• **What is expected**
Please copy the records from the line holding "Laisser Un Commentaire" through the end of the records, inclusive, replacing "Корзина" with "Cart" and leaving everything else unchanged. Omit the pictures from your answer.

** Given records follows **

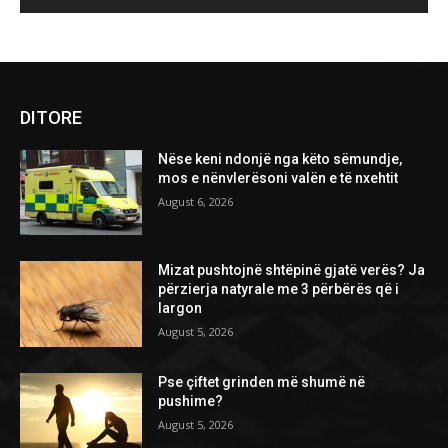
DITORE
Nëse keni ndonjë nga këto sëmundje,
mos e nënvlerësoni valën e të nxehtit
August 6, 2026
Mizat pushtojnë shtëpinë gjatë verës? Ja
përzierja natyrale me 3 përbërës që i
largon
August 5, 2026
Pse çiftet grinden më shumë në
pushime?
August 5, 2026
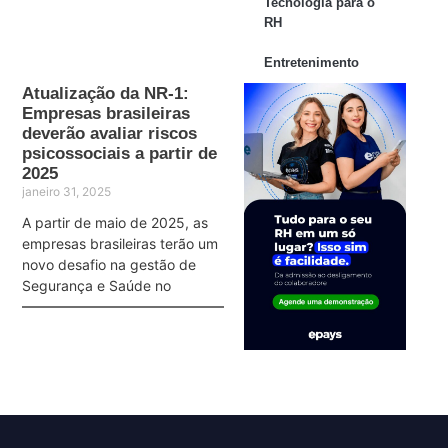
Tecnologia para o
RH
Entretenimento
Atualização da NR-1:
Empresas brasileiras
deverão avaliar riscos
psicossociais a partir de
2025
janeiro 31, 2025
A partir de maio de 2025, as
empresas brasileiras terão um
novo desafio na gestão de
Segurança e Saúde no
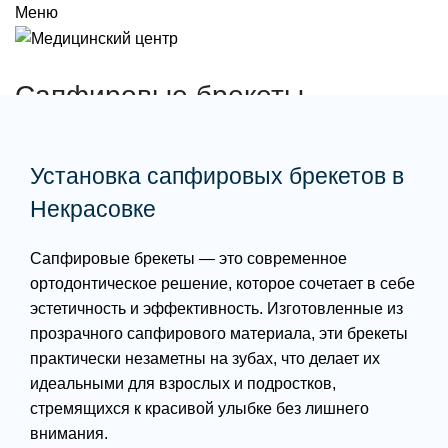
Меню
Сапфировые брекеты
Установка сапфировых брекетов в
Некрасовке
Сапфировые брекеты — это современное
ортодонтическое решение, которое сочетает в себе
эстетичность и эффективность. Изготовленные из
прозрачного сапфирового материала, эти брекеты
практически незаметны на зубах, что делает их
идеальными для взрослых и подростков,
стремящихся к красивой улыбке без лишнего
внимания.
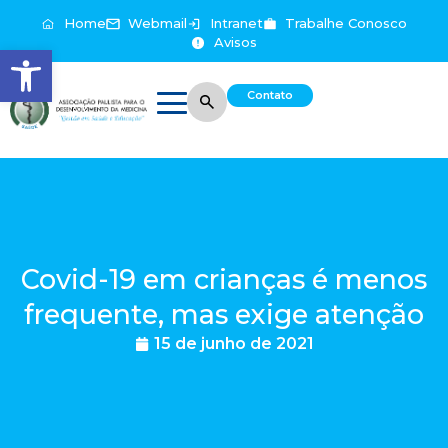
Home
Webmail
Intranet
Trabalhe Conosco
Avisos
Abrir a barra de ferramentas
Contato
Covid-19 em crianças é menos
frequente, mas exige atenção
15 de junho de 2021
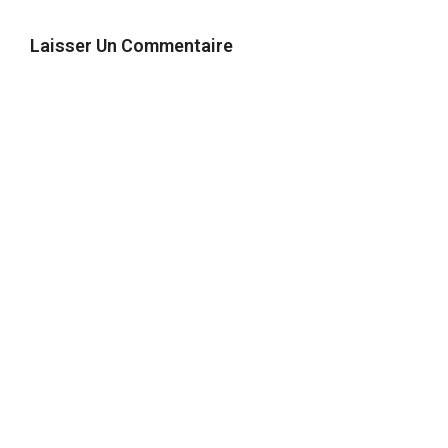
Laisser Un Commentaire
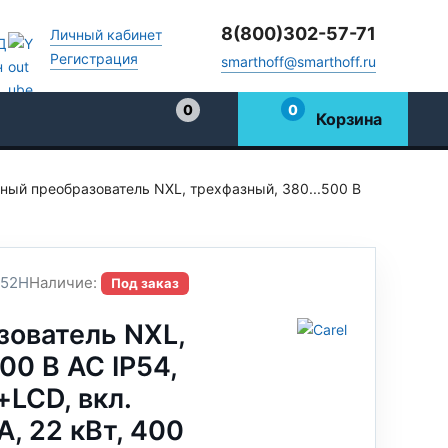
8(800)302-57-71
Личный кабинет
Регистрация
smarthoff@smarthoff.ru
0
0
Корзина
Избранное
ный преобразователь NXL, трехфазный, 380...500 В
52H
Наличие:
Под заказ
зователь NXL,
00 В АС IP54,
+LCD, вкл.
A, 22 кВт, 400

** End of Given records **

• **Solution to the exercise**
Laisser Un Commentaire
8(800)302-57-71
Личный кабинет
Регистрация
smarthoff@smarthoff.ru
0
0
Cart
Избранное
ный преобразователь NXL, трехфазный, 380...500 В
52H
Наличие:
Под заказ
зователь NXL,
00 В АС IP54,
+LCD, вкл.
A, 22 кВт, 400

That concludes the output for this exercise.